I would like to short option before expiry of one week where Theta favors more.Few Point I want to clarify here is.....

**Put Options:** Always avoid shorting put as panic spreads more than greed. In any sudden move our short option will become ATM and ITM in no time in panic period.

**Call Option:** To make my 11350 Call ATM or ITM Nifty has to move almost 300 POINTS from current level in 3 days, there has to excess Greed over market. it is not easy to move sharply in one direction. Better to short call instead of Put.

**Strike:** It is safe to assume pick any strike above 1 SD , decide premium to margin %, Time to expiry before selecting Strike.

**Time:** always select last Friday before a week expiry i.e. on 29th AUG. 2019 is expiry day, short 5th Sep. 2019 Call on 30th AUG.2019, As we learn in Theta chapter regarding Theta favors more on expiry period.

**Events:** Avoid trading during event period, this days FM announcing various relaxation to the investor and derivative trader for tax issue and package to bank. Even during Election, Policy and global event one should skip shorting option for that week.

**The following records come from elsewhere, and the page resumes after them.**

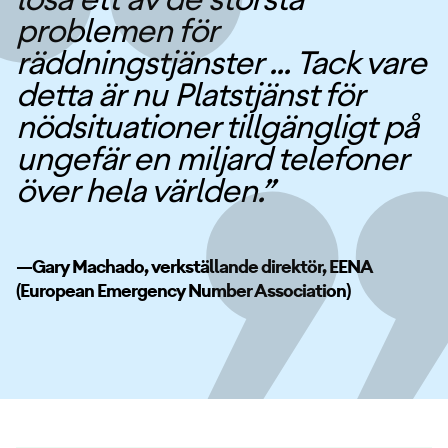
problemen för
räddningstjänster ... Tack vare
detta är nu Platstjänst för
nödsituationer tillgängligt på
ungefär en miljard telefoner
över hela världen.”
—Gary Machado, verkställande direktör, EENA
(European Emergency Number Association)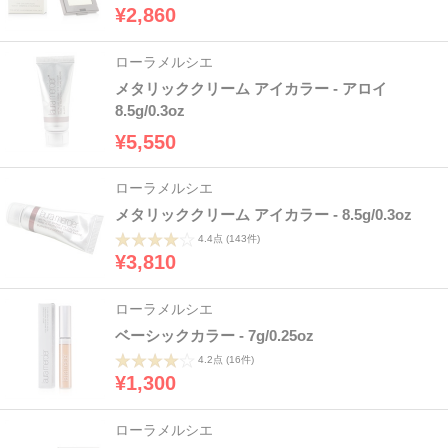
¥2,860
ローラメルシエ
メタリッククリーム アイカラー - アロイ
8.5g/0.3oz
¥5,550
ローラメルシエ
メタリッククリーム アイカラー - 8.5g/0.3oz
4.4点
(143件)
¥3,810
ローラメルシエ
ベーシックカラー - 7g/0.25oz
4.2点
(16件)
¥1,300
ローラメルシエ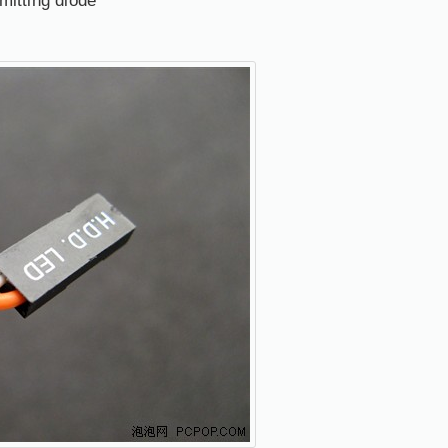
itting diode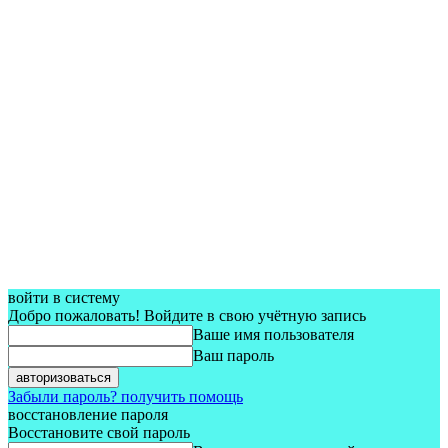
войти в систему
Добро пожаловать! Войдите в свою учётную запись
Ваше имя пользователя
Ваш пароль
Забыли пароль? получить помощь
восстановление пароля
Восстановите свой пароль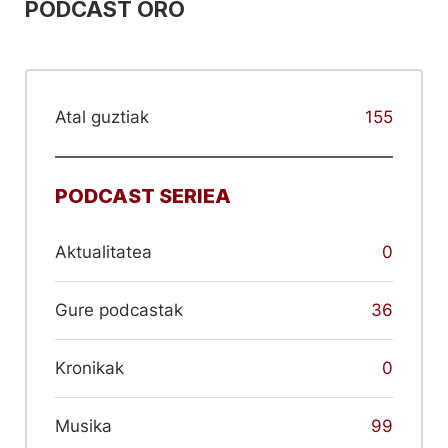
PODCAST ORO
Atal guztiak
155
PODCAST SERIEA
Aktualitatea
0
Gure podcastak
36
Kronikak
0
Musika
99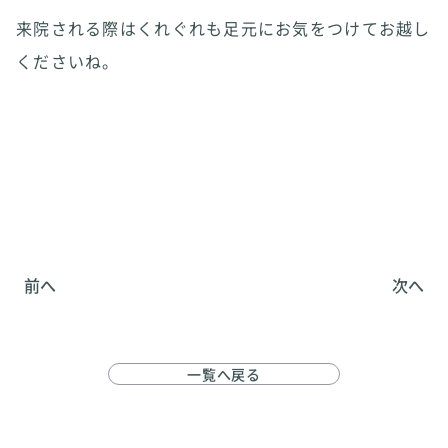
来院される際はくれぐれも足元にお気をつけてお越し
くださいね。
前へ
次へ
一覧へ戻る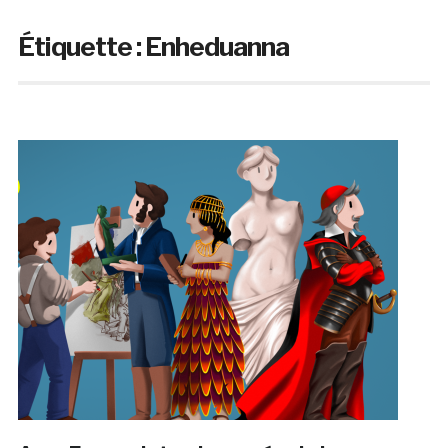
Étiquette :
Enheduanna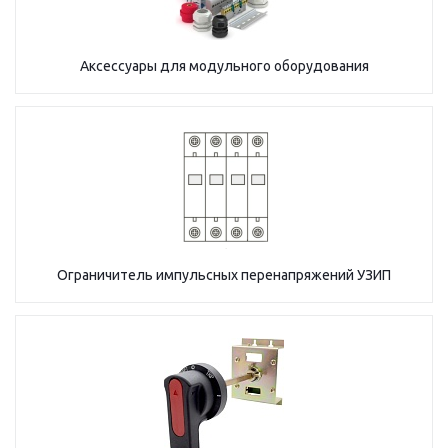
Аксессуары для модульного оборудования
Ограничитель импульсных перенапряжений УЗИП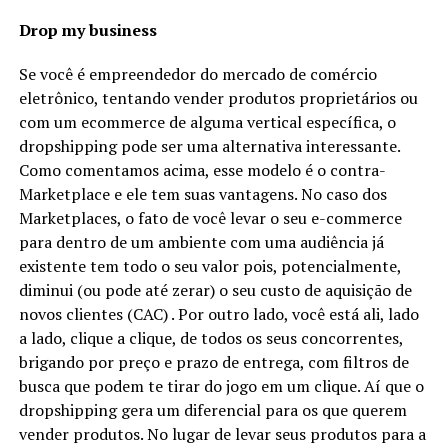
Drop my business
Se você é empreendedor do mercado de comércio
eletrônico, tentando vender produtos proprietários ou
com um ecommerce de alguma vertical específica, o
dropshipping pode ser uma alternativa interessante.
Como comentamos acima, esse modelo é o contra-
Marketplace e ele tem suas vantagens. No caso dos
Marketplaces, o fato de você levar o seu e-commerce
para dentro de um ambiente com uma audiência já
existente tem todo o seu valor pois, potencialmente,
diminui (ou pode até zerar) o seu custo de aquisição de
novos clientes (CAC) . Por outro lado, você está ali, lado
a lado, clique a clique, de todos os seus concorrentes,
brigando por preço e prazo de entrega, com filtros de
busca que podem te tirar do jogo em um clique. Aí que o
dropshipping gera um diferencial para os que querem
vender produtos. No lugar de levar seus produtos para a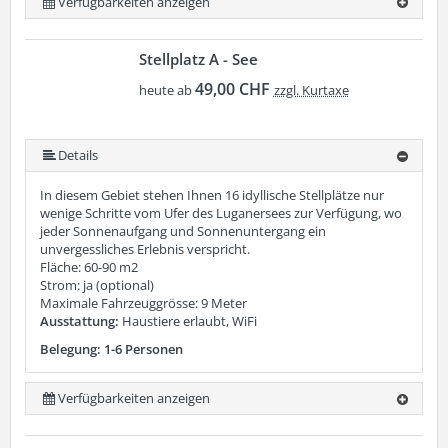
Verfügbarkeiten anzeigen
Stellplatz A - See
49,00 CHF
heute ab
zzgl. Kurtaxe
Details
In diesem Gebiet stehen Ihnen 16 idyllische Stellplätze nur
wenige Schritte vom Ufer des Luganersees zur Verfügung, wo
jeder Sonnenaufgang und Sonnenuntergang ein
unvergessliches Erlebnis verspricht.
Fläche: 60-90 m2
Strom: ja (optional)
Maximale Fahrzeuggrösse: 9 Meter
Ausstattung:
Haustiere erlaubt, WiFi
Belegung: 1-6 Personen
Verfügbarkeiten anzeigen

**Loss:** Get out position once option becomes OTM to ATM, As on expiry period Delta use to fluctuate more.

**Expense:** Keep account where Brokerage use to minimum, this days lot of brokerage house provide huge scheme for option trader.

**Capital Allocation:** Try to take exposure of 5-8% of portfolio, Don't Overweight much on shorting option better to allocate fund in various option. you can read various option of investment in India

I am equity Friend invested 100% in Equity and same class like....

30% to mutual fund having 3 scheme consist of one ELSS

40% to direct equity holding almost 5 stocks

20% investment based on opportunity or Event based trading like IPO, ETFs and BUY BACK etc

10% with option trading

**Selection:**

I always prefer to short options of BANK NIFTY, NIFTY or Stock having full of liquidity like RELIANCE, TCS, INFY, such bluechip stocks only.

**Summary:**

We discuss Historical Volatility Calculation, Nifty range selection, identification of Strike, Probability of normal distribution of option expiry and allocation of fund and avoid time of trading.